**WHAT THE TASK REQUIRES**
Take the entries below and print, exactly, the stretch from the line containing "18: (490, 520, 7.22)" through the line containing "34: (260, 398, 78.62)", both included.
____ PROVIDED INFORMATION
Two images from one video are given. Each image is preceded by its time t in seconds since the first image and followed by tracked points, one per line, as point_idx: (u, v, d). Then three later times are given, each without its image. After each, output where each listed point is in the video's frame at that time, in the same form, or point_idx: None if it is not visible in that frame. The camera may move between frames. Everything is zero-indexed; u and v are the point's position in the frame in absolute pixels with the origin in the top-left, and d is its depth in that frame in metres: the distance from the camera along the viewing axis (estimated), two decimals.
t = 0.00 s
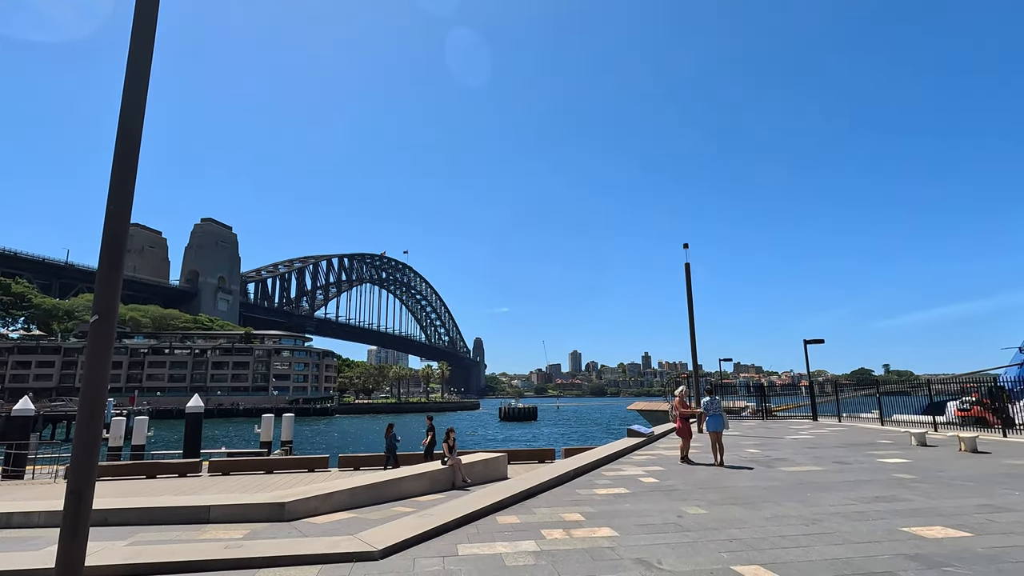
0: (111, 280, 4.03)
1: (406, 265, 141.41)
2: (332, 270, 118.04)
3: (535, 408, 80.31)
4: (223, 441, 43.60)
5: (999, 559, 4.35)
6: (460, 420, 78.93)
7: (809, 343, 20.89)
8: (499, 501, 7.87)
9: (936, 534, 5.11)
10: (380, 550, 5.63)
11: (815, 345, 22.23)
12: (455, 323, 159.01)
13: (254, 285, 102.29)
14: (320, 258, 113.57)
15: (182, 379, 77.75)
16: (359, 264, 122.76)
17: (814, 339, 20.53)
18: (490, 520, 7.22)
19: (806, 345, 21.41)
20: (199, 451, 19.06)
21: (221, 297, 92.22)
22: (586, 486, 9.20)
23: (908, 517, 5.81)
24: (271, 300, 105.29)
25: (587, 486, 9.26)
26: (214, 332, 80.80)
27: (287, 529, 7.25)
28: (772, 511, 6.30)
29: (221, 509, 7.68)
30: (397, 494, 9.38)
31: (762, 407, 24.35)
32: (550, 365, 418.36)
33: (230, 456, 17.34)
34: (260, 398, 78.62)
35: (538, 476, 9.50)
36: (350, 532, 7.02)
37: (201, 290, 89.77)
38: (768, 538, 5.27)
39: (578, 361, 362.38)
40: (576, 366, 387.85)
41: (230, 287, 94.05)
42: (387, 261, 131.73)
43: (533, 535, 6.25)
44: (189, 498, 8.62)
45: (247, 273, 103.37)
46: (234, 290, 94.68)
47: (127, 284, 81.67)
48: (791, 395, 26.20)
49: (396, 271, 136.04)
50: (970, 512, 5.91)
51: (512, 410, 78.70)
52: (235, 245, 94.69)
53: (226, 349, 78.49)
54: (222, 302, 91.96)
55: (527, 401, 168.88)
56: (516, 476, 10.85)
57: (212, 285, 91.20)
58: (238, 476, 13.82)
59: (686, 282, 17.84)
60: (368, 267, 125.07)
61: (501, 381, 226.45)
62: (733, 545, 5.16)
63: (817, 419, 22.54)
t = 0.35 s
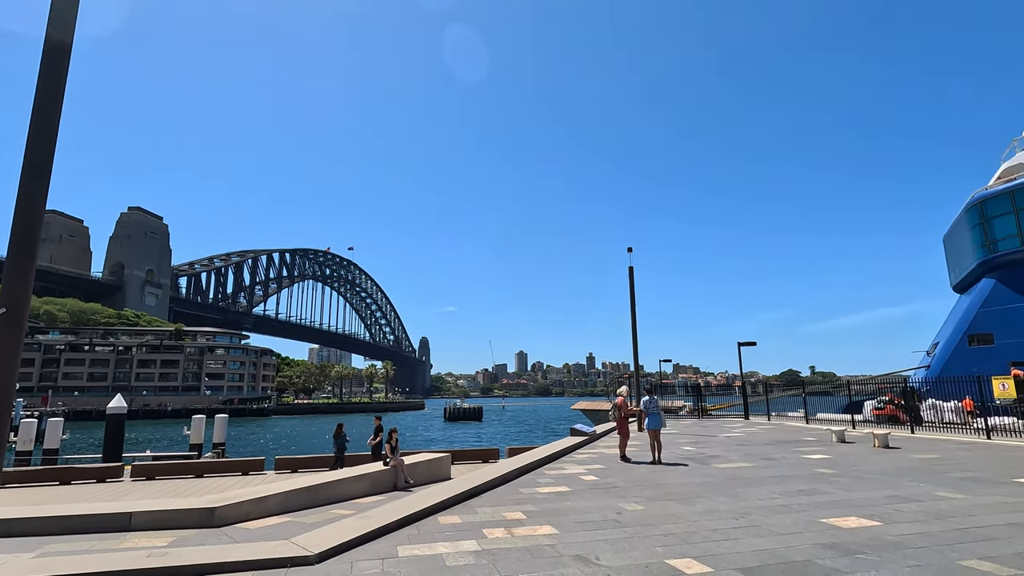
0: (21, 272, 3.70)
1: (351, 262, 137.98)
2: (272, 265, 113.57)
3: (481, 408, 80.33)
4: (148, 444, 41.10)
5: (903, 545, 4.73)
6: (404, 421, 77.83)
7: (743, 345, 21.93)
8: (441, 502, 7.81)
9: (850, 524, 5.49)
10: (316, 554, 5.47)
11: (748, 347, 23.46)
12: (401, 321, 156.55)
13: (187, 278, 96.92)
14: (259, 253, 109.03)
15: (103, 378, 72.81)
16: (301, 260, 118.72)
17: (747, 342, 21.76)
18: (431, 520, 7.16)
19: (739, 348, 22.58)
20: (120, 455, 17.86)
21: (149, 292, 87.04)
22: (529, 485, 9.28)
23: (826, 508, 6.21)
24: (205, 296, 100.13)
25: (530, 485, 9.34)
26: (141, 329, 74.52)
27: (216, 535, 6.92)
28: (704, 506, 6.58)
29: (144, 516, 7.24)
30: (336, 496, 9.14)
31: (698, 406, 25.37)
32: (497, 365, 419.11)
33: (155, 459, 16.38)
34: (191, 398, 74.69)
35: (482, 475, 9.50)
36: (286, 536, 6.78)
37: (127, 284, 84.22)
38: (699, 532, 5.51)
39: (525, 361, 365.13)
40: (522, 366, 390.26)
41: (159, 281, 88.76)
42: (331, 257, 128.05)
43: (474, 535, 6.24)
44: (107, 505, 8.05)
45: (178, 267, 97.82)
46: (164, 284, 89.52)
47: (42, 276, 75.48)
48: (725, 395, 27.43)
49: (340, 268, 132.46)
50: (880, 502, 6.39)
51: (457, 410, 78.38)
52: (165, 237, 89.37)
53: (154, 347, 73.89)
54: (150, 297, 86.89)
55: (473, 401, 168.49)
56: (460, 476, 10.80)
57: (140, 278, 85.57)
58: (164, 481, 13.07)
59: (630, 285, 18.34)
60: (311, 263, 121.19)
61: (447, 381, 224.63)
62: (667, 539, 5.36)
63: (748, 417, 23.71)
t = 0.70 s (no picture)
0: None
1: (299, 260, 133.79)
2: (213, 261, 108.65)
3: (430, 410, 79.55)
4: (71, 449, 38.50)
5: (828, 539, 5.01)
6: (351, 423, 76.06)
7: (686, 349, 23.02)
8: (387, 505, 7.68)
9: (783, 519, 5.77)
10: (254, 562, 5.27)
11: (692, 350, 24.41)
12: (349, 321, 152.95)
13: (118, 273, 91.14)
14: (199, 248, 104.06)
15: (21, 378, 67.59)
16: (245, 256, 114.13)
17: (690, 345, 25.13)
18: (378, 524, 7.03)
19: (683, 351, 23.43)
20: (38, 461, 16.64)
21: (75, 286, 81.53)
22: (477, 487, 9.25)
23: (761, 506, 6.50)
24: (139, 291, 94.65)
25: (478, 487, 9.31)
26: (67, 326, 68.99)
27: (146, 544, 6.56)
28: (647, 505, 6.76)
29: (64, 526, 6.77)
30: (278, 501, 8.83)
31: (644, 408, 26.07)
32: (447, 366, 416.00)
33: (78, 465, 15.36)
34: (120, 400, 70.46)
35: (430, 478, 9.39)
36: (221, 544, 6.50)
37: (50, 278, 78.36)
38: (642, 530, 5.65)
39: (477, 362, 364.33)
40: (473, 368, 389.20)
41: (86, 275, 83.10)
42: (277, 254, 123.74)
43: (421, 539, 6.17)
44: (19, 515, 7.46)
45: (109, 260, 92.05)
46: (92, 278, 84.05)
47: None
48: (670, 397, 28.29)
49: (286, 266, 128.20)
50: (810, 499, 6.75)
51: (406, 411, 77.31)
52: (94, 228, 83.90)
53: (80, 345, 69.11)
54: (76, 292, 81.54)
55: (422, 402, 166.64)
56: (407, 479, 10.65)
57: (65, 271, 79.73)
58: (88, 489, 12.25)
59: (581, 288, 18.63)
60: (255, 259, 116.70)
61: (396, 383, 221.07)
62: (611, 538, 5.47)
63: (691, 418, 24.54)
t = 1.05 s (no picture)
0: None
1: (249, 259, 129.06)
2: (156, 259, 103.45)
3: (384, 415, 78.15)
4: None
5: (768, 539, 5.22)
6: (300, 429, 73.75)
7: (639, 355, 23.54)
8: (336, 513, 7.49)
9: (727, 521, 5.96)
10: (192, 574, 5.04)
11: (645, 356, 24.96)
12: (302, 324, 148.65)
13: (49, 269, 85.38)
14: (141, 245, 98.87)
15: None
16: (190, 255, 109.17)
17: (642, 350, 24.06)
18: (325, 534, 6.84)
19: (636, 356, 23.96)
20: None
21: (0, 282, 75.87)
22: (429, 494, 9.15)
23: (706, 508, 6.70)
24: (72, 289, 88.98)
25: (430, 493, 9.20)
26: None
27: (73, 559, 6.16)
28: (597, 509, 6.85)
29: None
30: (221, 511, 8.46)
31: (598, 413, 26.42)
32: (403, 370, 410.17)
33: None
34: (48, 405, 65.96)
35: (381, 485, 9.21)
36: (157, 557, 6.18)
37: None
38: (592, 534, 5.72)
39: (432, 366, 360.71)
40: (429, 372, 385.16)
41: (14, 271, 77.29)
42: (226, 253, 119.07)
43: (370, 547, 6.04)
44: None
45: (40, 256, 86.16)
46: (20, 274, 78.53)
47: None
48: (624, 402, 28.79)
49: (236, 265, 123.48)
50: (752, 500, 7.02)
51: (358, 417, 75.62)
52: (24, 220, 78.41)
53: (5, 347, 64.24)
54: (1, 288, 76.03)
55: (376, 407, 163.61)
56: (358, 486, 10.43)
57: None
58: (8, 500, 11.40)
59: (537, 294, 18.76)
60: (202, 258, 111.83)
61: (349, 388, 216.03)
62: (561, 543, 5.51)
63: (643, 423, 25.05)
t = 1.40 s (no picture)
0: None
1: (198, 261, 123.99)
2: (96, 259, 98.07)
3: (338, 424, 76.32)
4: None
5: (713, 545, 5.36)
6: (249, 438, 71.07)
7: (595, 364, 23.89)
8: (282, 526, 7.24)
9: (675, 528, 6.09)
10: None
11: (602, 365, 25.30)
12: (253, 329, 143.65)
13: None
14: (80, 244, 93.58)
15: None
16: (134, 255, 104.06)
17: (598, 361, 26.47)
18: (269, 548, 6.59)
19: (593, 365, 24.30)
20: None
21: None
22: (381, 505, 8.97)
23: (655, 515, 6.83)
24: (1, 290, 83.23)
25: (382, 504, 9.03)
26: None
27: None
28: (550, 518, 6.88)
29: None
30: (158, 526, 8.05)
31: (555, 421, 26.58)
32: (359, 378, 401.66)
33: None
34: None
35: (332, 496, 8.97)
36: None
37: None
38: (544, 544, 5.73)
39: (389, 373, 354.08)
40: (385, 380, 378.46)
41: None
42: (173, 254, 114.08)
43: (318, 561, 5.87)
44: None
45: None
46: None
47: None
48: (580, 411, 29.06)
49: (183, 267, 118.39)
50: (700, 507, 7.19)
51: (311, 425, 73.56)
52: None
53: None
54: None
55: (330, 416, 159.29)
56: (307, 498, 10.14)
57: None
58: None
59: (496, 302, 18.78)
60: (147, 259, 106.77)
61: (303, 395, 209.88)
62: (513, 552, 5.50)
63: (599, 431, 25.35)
________
**EXERCISE RESPONSE**
18: (490, 520, 7.22)
19: (806, 345, 21.41)
20: (199, 451, 19.06)
21: (221, 297, 92.22)
22: (586, 486, 9.20)
23: (908, 517, 5.81)
24: (271, 300, 105.29)
25: (587, 486, 9.26)
26: (214, 332, 80.80)
27: (287, 529, 7.25)
28: (772, 511, 6.30)
29: (221, 509, 7.68)
30: (397, 494, 9.38)
31: (762, 407, 24.35)
32: (550, 365, 418.36)
33: (230, 456, 17.34)
34: (260, 398, 78.62)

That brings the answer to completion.